Are REALTORS® Targeting Clients in Specific Seasons of Life?
Question 3. Do you like to specialize in finding real estate clients around their seasons of life?
Broker Beware: Slightly more than 30% of respondents are doing just that. This specialization may not be a problem, as long as agents aren’t engaging in any discriminatory behavior that violates state or federal laws or the Code of Ethics while marketing a property. For example, familial status is a federally protected class, age and military status are protected in some states’ fair housing laws, and gender identity and sexual orientation are protected in the REALTOR® Code of Ethics.
How Do REALTORS® Respond to Clients Who Feel Unwelcome by Their Social Media Posts?
Question 4. If someone informs you that he or she feels unwelcome by your social media post or video, have you ever responded, “That’s what my seller told me to write”?
Broker Beware: The vast majority—96% of respondents—said “never,” but the remaining 4% responded yes because they say their duty is to the client. While agents do have a duty to their clients, that does not supersede their duty to obey the law. When we make individuals, particularly those who belong to a protected class, feel unwelcome, we could be inviting trouble. It’s our job as real estate professionals to educate clients on our duties and responsibilities to them and (not or) the law.
Do REALTORS® Disclose When They Use Filters or Staging in Social Media Posts?
Question 5. Have you used filters or staging apps for your real estate listing photos without disclosing that an app was used?
Broker Beware: While about 90% answered “never,” the remaining 10% could cause needless headaches for themselves. The Code of Ethics requires a “true picture” in all representation, including images, and REALTORS® may not exaggerate, misrepresent, or conceal pertinent facts relating to a property. Be careful that your use of filters or staging apps doesn’t create anything other than a “true picture” in your listing photos.
Are Real Estate Agents Targeting Specific Groups on Social Media?
Question 6. To generate higher quality leads, do you currently select social media targeting that allows you to sort by race, religion, familial status, color, handicap, national origin, or sex?
Broker Beware: More than 7% said “yes.” This is 2019. While reading the responses, I felt like a DeLorean should drive by to get me out of the 1950s. Agents have to be cognizant that they are not discriminating in their marketing, which would likely violate state and federal fair housing laws. Even more shocking, almost a third of those respondents indicated that they chose options to exclude simply because it was an option on the marketing platform. Simply because an option is available does not mean it is appropriate or legal to use. This is the second time in this short seven-question survey that this was respondents’ prevailing reason for violating the law.

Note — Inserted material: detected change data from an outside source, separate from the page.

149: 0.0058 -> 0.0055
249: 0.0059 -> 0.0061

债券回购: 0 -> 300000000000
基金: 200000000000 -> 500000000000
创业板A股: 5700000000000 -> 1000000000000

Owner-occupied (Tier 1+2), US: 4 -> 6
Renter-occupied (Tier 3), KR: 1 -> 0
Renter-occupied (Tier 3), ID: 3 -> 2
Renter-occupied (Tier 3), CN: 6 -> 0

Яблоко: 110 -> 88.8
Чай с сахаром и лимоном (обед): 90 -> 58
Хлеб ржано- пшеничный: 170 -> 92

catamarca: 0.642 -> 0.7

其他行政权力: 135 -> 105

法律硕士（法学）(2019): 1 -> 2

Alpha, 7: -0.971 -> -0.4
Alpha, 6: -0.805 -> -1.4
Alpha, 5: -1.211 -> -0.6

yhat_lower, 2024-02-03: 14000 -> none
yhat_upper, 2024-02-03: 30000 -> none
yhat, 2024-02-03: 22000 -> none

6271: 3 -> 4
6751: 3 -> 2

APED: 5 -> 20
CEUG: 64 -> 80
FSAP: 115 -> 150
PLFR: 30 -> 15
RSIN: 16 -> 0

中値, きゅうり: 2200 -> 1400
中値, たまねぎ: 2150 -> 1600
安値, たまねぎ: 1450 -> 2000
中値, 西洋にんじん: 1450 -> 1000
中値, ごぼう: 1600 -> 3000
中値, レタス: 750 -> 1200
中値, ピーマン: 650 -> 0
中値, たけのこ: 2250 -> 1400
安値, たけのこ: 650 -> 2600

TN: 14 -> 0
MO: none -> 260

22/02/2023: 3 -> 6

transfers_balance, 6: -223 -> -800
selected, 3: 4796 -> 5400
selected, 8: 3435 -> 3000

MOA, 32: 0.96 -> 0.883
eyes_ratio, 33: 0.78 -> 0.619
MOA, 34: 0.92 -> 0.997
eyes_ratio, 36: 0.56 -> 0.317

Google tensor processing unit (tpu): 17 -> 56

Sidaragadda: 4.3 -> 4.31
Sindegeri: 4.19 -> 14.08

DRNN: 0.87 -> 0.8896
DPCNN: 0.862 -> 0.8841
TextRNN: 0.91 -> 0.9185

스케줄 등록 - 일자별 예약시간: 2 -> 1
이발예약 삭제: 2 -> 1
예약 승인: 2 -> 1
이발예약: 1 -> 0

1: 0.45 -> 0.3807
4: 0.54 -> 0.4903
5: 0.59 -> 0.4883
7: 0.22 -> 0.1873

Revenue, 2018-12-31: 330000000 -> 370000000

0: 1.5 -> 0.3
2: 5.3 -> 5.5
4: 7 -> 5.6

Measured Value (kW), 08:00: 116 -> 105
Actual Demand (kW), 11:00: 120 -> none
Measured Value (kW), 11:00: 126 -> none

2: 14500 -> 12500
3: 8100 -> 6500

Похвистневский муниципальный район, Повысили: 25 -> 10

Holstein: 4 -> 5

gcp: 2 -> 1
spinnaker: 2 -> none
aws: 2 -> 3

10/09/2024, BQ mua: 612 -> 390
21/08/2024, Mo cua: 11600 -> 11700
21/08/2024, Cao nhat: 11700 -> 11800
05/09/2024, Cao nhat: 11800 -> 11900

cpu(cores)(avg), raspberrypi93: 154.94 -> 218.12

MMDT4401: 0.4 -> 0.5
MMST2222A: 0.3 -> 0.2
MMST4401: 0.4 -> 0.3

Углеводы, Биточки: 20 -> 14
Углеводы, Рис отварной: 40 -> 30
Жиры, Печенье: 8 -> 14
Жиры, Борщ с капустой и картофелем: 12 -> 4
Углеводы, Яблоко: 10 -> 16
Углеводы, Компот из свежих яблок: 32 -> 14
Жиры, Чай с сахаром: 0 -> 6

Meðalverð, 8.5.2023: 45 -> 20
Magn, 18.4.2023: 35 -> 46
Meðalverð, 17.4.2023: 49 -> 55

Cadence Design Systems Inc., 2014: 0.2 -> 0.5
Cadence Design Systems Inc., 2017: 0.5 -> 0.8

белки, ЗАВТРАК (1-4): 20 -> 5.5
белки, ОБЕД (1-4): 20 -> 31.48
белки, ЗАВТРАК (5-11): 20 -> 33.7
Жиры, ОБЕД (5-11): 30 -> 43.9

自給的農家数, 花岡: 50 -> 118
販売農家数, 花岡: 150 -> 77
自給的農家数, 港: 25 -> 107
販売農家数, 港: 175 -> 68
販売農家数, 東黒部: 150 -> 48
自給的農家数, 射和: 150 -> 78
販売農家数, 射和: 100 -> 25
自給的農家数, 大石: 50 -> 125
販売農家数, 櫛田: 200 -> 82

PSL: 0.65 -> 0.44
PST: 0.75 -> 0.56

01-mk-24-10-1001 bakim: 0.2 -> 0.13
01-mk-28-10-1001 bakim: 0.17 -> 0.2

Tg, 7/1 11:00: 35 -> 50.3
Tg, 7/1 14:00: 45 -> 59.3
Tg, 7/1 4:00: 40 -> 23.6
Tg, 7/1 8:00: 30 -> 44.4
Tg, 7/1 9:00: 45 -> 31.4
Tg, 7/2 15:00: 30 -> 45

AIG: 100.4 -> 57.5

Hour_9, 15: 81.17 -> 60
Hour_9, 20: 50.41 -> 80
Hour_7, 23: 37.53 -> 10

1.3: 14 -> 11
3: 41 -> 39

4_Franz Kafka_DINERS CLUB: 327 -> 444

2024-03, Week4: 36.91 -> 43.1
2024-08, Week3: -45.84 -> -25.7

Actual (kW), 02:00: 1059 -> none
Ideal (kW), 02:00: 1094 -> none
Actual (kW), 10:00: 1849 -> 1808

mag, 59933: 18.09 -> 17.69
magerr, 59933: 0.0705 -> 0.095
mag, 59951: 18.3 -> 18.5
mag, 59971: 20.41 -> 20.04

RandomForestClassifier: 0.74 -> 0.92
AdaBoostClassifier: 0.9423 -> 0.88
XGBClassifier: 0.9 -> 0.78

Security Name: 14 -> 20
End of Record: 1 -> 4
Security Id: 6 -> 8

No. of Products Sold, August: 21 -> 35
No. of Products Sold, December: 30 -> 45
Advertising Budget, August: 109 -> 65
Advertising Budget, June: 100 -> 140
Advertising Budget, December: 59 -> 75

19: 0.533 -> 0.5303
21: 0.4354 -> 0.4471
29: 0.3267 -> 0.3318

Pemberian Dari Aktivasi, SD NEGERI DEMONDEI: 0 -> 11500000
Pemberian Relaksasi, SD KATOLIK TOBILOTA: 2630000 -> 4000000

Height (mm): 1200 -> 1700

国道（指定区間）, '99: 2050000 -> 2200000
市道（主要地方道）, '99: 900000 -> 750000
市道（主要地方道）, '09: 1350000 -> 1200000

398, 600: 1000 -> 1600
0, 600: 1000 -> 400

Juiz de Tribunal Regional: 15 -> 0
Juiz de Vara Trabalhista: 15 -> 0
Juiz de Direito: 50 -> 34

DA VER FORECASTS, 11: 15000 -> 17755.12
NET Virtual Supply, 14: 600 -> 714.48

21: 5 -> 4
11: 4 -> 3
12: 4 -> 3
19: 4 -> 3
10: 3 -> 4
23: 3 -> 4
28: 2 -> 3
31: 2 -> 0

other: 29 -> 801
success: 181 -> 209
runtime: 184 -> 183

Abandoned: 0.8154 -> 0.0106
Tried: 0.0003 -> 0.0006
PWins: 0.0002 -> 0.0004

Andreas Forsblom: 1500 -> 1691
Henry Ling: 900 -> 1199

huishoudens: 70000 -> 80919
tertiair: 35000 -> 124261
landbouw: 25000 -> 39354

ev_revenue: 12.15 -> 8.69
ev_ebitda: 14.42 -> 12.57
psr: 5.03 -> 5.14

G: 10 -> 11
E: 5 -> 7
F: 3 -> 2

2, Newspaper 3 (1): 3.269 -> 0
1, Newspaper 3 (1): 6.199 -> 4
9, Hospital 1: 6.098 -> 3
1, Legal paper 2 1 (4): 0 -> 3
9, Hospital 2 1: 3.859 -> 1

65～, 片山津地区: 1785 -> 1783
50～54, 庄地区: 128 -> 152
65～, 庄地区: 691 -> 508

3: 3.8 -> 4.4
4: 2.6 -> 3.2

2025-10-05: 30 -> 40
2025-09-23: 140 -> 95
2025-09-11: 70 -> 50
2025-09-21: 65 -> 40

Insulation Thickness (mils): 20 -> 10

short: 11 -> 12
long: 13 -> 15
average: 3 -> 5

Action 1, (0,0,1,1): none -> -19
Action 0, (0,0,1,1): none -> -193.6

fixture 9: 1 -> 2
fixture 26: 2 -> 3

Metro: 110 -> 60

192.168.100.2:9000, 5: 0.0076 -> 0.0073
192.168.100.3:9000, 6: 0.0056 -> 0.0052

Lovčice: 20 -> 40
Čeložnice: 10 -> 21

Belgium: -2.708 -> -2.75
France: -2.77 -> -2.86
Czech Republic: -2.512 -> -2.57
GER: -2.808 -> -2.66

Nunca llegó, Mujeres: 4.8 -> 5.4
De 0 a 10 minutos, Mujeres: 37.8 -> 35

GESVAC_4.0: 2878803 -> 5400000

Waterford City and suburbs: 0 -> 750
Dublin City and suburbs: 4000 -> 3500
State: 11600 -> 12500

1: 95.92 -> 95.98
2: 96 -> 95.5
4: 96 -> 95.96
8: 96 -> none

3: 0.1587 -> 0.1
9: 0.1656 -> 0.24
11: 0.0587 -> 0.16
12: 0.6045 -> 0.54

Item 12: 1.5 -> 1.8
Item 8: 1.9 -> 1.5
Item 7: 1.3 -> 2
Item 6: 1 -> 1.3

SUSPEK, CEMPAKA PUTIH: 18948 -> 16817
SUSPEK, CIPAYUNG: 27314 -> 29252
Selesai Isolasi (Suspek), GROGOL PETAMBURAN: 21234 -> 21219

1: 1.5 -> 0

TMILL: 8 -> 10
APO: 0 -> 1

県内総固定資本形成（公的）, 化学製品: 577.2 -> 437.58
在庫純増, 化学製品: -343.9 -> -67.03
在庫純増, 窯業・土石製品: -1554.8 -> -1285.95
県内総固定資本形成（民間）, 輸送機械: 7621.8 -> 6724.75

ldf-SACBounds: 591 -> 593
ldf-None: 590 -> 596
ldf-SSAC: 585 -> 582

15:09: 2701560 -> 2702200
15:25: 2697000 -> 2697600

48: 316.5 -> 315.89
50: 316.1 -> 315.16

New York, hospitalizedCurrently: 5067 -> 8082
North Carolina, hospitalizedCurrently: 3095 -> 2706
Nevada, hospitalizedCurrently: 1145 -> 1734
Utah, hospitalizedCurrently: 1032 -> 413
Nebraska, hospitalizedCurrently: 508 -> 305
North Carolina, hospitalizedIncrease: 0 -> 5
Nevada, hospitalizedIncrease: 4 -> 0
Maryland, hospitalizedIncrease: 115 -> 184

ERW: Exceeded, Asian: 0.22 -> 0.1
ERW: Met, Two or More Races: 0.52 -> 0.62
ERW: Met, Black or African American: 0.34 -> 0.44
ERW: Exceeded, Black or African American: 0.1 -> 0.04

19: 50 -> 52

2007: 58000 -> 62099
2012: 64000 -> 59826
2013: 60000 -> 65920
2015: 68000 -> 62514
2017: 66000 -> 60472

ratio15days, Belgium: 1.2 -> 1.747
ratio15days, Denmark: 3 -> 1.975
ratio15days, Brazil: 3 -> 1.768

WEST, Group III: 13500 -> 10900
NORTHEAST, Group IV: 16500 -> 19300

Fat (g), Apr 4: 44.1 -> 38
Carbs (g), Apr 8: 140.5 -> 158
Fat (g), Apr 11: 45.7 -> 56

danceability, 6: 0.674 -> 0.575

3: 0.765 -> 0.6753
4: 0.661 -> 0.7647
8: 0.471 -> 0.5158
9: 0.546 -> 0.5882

Agents may be on “autopilot” when it comes to legal areas that require attention and care. It makes me wonder, what else may be short-changed (perhaps time for more quizzes)? As I suggest after Question 1, agents should ensure their marketing complies with federal, state, and local laws.
Do REALTORS® Willfully Ignore the Law When It Comes to Social Media Marketing?
Question 7. Complete this sentence: Ignorance of the law is________.
Broker Beware: In this multiple-choice question, 97% of the survey participants selected “no excuse.” However, the remaining 3% chose “not a big deal because I am sure I will get a warning first.” This attitude is a liability both to the agent and to his or her firm. Agents and teams should be less—shall we call it “creative”—in their marketing and have a mindset of asking for permission rather than assuming forgiveness will be an option.